In this study, we applied these principles to T2D by analyzing medical images (abdominal ultrasonography and bone density scans) alongside whole-genome single nucleotide variations in 17,785 Han Chinese participants from the Taiwan Biobank. Rigorous data cleaning and preprocessing procedures were applied. Imaging analysis utilized densely connected convolutional neural networks, augmented by graph neural networks to account for intra-individual image dependencies, while genetic analysis employed Bayesian statistical learning to derive polygenic risk scores (PRS). These modalities were integrated through eXtreme Gradient Boosting (XGBoost), yielding several key findings.

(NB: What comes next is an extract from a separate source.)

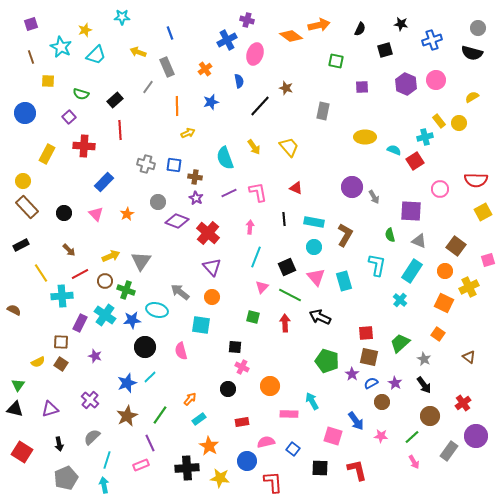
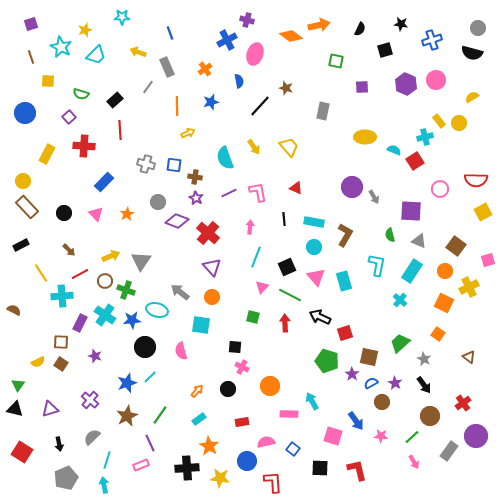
red square at (366, 333): moved 21 px left; rotated 14 degrees counterclockwise
orange arrow at (190, 399): moved 7 px right, 8 px up
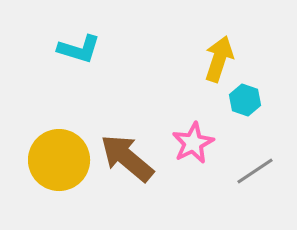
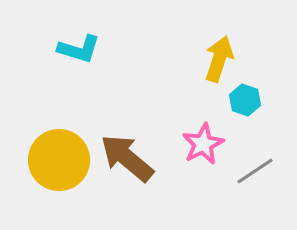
pink star: moved 10 px right, 1 px down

First, pixel-based image analysis outperformed feature-centric image analysis in accuracy, automation, and cost efficiency. Second, multi-modality analysis significantly enhanced predictive accuracy compared to single-modality approaches. Third, this comprehensive approach, combining medical imaging, genetic, and demographic data, represents a promising frontier for fusion modeling, integrating AI and statistical learning techniques in disease risk assessment. Our model achieved an Area under the Receiver Operating Characteristic Curve (AUC) of 0.944, with an accuracy of 0.875, sensitivity of 0.882, specificity of 0.875, and a Youden index of 0.754. Additionally, the analysis revealed significant positive correlations between the multi-image risk score (MRS) and T2D, as well as between the PRS and T2D, identifying high-risk subgroups within the cohort.
This study pioneers the integration of multimodal imaging pixels and genome-wide genetic variation data for precise T2D risk assessment, advancing the understanding of precision and smart health.